Article ▸

Downloading some history, very slowly

Data was very much an afterthought in the design of the original mobile telephone - the first car phones could be connected to a modem which would squawk down the line at a horribly slow speed. In the UK, tech corporation ICL fitted all its engineers' cars with such modems, and phones to go with them, but it never managed to get a data service working reliably over a network that was ill equipped to handle mission-critical data.

Second-generation technology GSM wasn't a lot better, so wireless data remained something for the desperate specialist despite the launch of Wap (Wireless Application Protocol). Wap promised to deliver the internet on the move, a promise that was made though legendary TV ads that have actually been blamed for killing Wap by setting unrealistic expectations:

There followed a sequence of steps in which the industry repeatedly deluded itself that as soon as data connections could be made slightly faster, users would leap to the wireless internet - and be delighted to pay for it.

Objectives ▸
1. Print the part of the passage on mobile data history that starts at "There followed a" and ends at "pay for it.".
2. Carry on the passage about the early history of mobile data from the point where it stops.

Data entries ▸
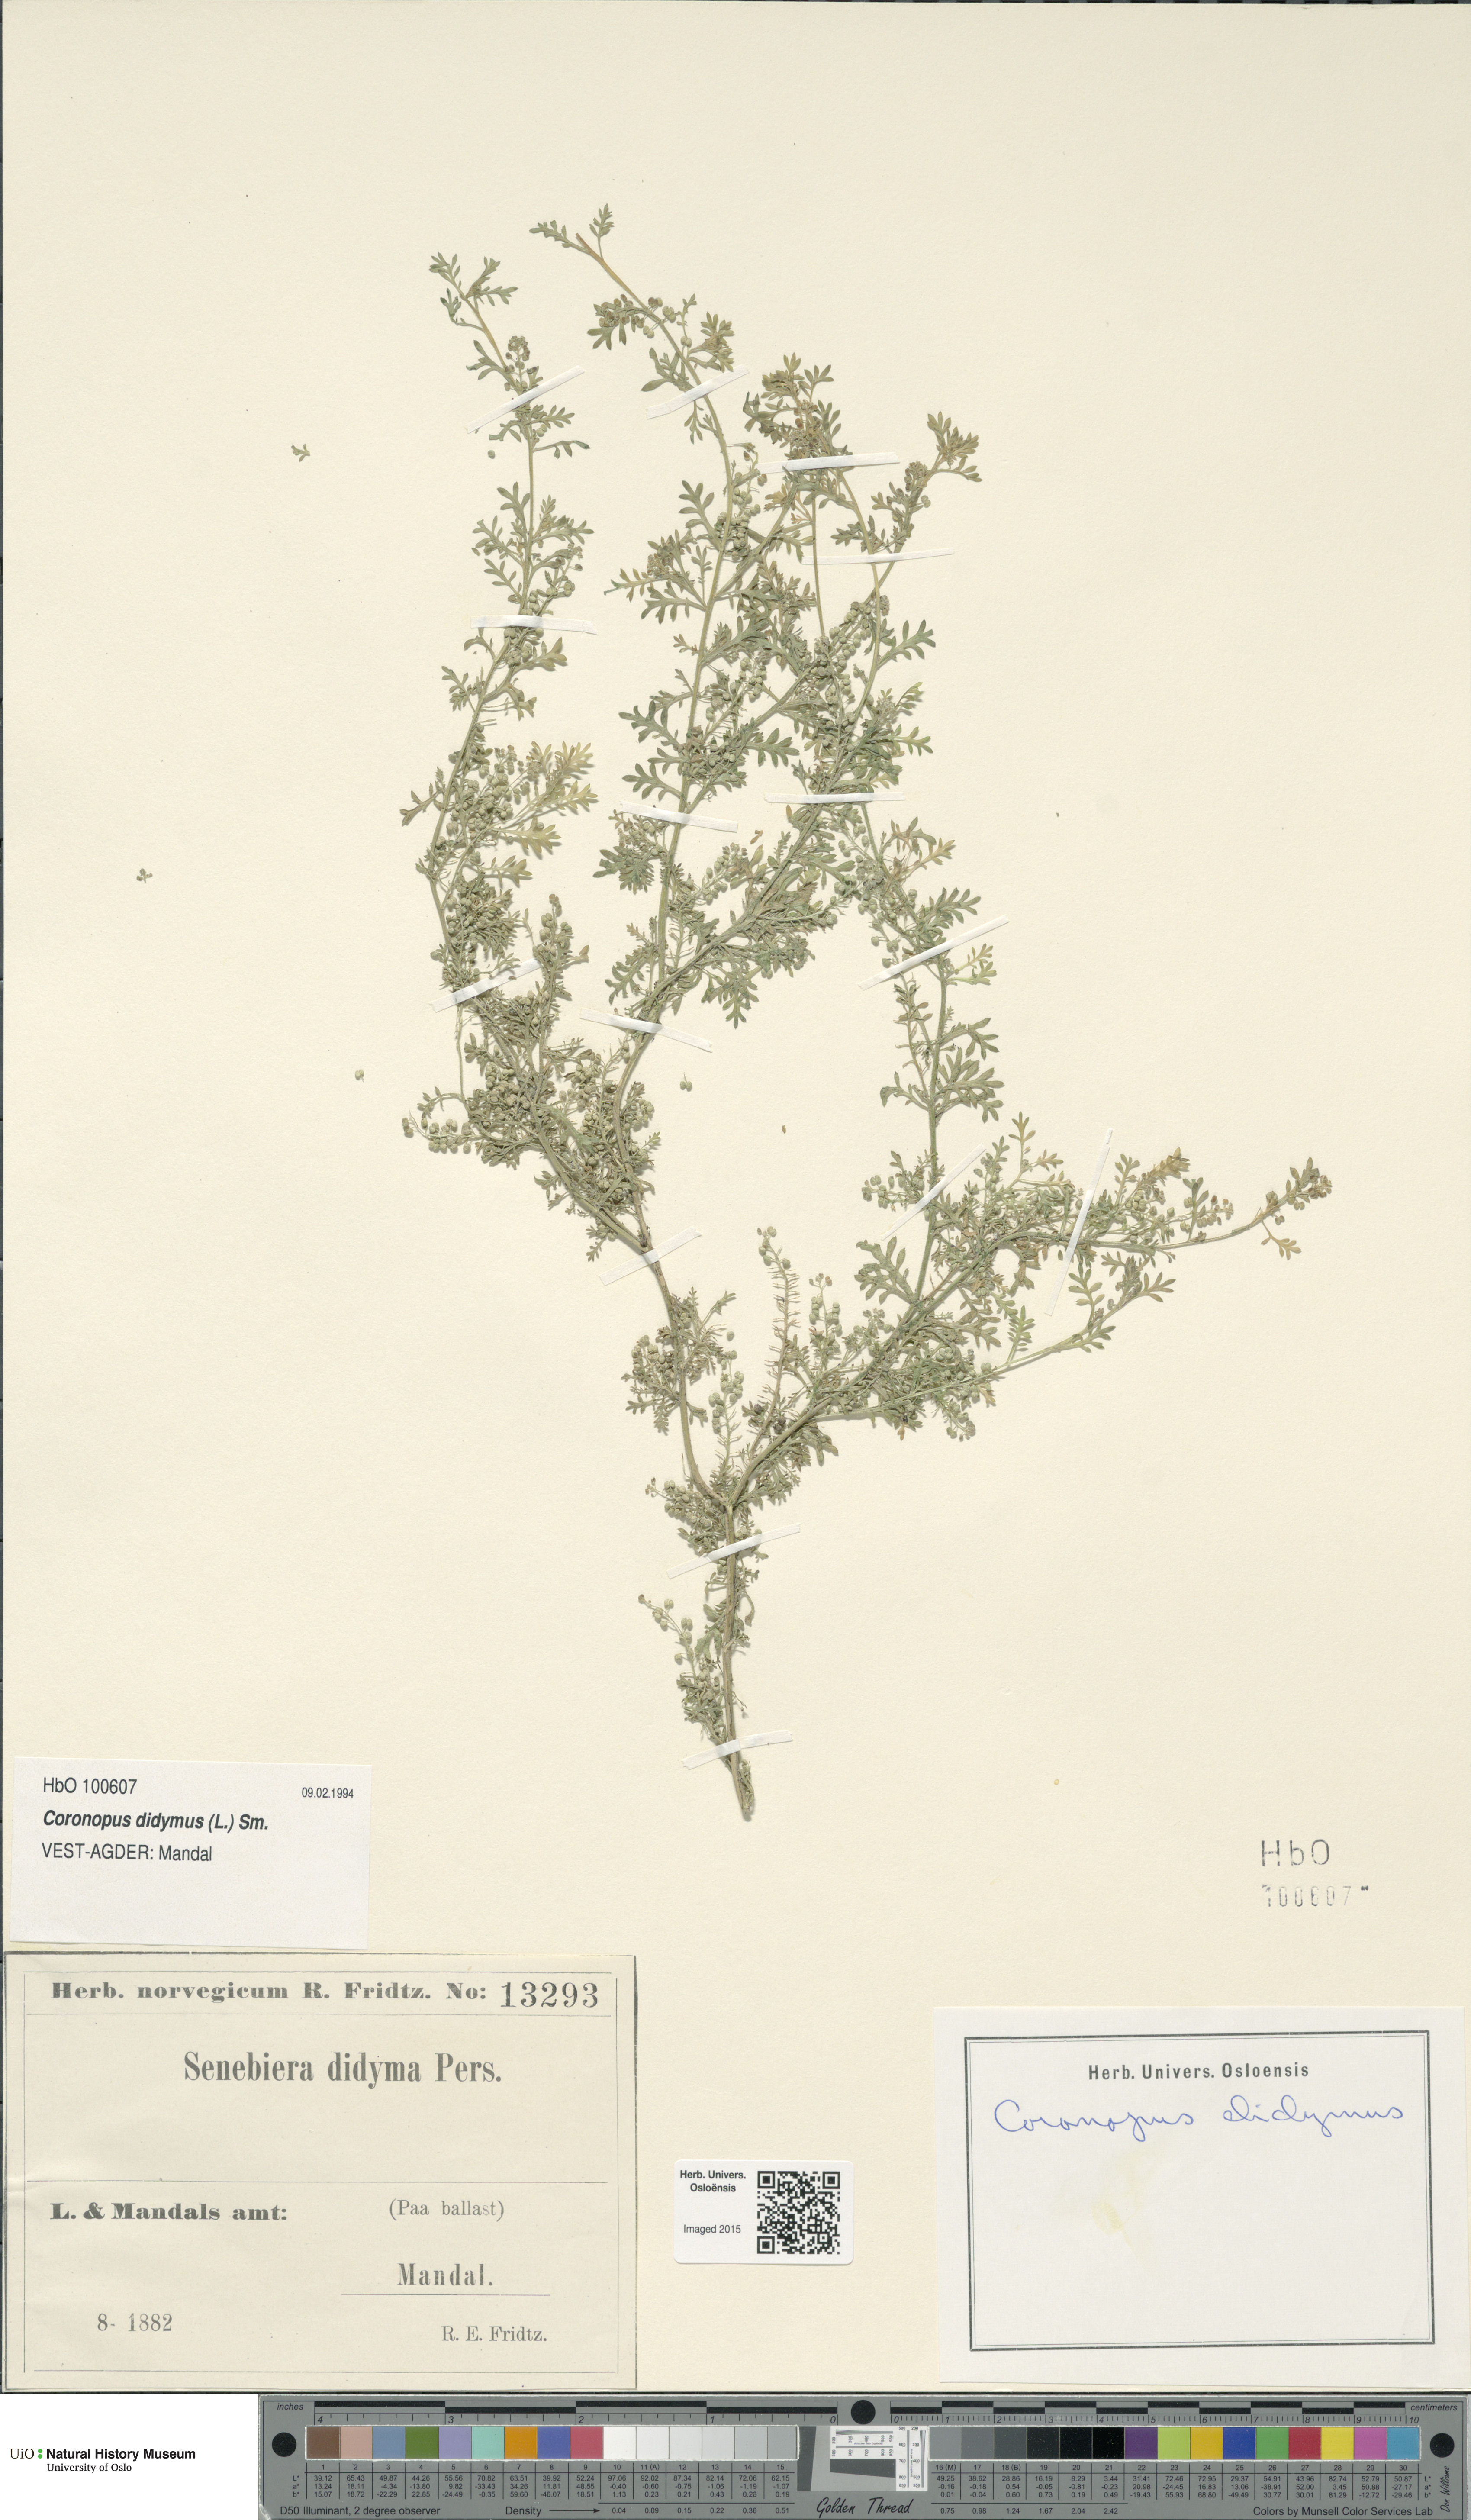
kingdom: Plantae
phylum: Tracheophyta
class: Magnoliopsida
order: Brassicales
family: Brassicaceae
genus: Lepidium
...
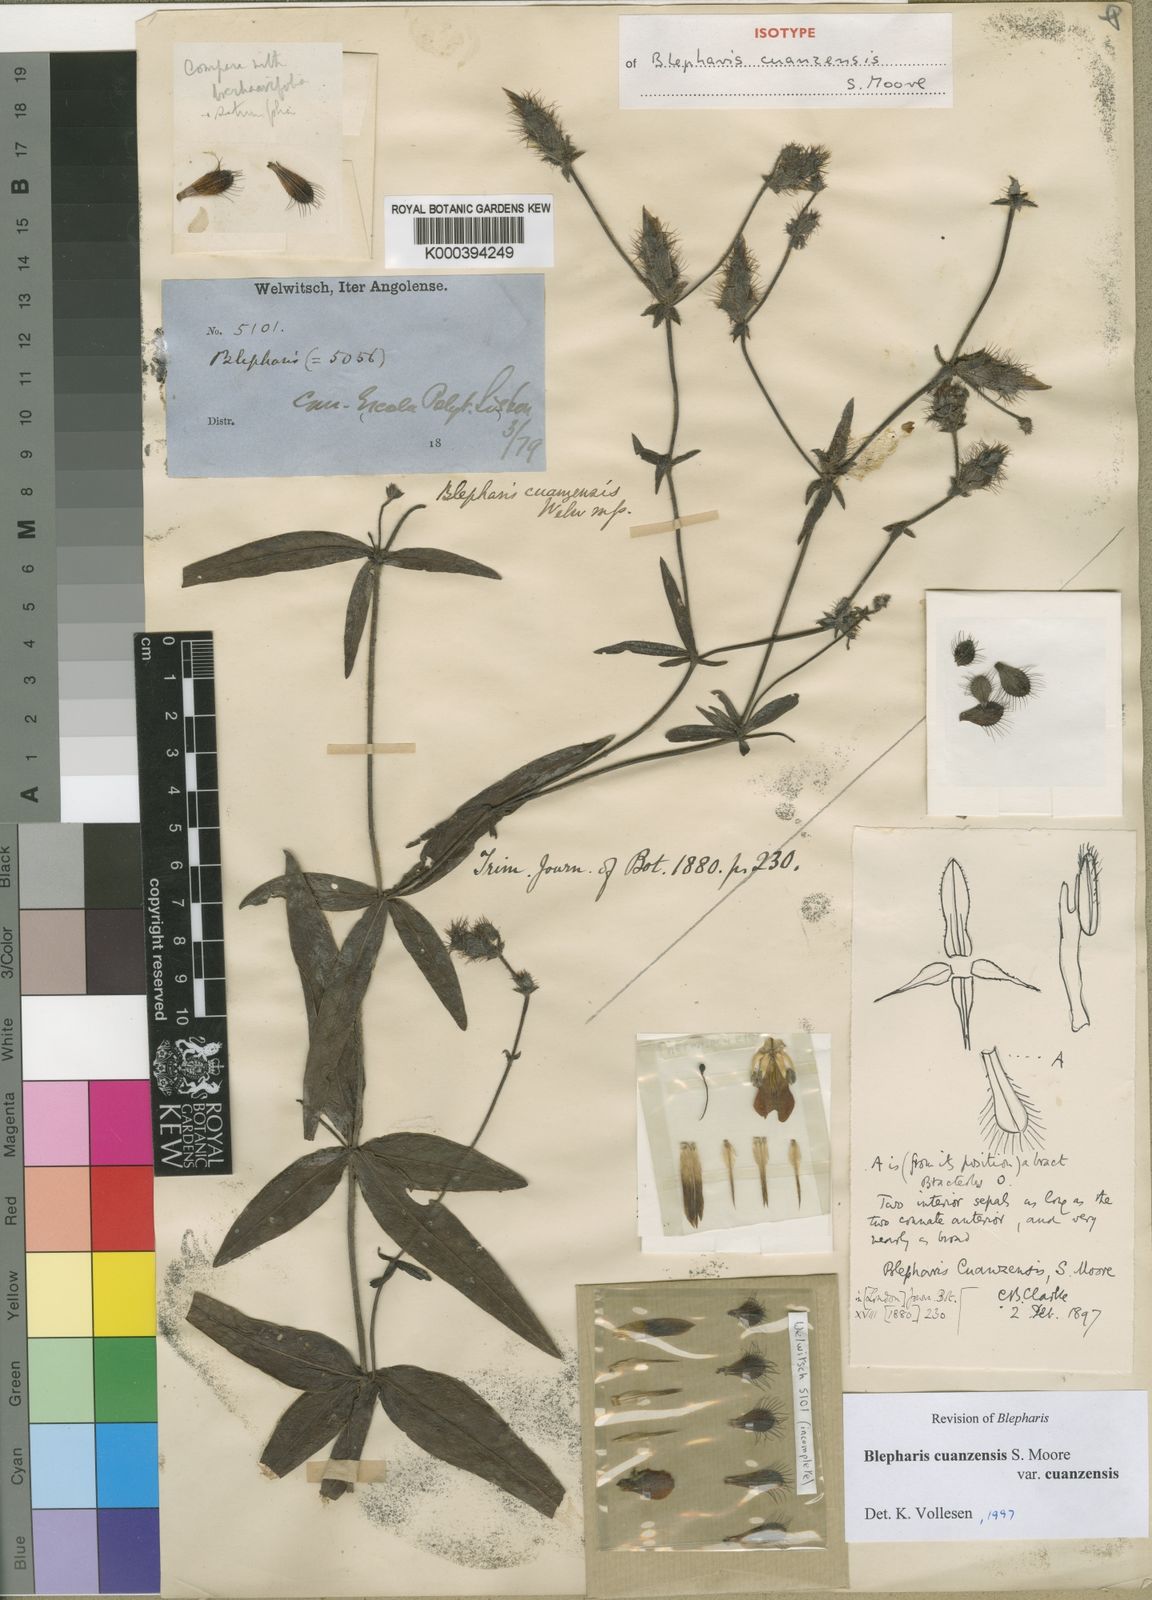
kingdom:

Written responses ▸
1.
There followed a sequence of steps in which the industry repeatedly deluded itself that as soon as data connections could be made slightly faster, users would leap to the wireless internet - and be delighted to pay for it.

2.
OFDM

In the process of trying to make OFDM more palatable to a non-comms audience, you seem to have missed the real advantage of the technique. The real beauty of OFDM is the flexibility given by so many orthogonal low-bandwidth sub-carriers: you can avoid the problem of frequency-selective fading for one user (mitigating their bad channel) by moving their allocation in the spectrum. This leads to much more efficient usage of spectrum, and better channels for all. It is excellent at adapting to nasty channel conditions in slowly-changing channels*.

I'm not really sure what you're getting at with regards to "solving" the problem of "timing". If you're referring to inter-symbol interference, which is indeed a concern, then OFDM doesn't directly solve this by "putting [chunks] in different frequencies" - but what it does do is ensure that the symbol rate on each individual component frequency is low enough that ISI can be mitigated easily. But if you're referring to interleaving, which does indeed spread "chunks" of data amongst frequencies, then that helps solve a different problem: the issue of losing bursts of data in frequency-specific fades.

On the down side, OFDM really isn't good in channels with a great deal of doppler shift (since it breaks the orthogonality between the sub-carriers) - making it non-ideal for use in fast-moving vehicles, for instance, without specific counter-measures.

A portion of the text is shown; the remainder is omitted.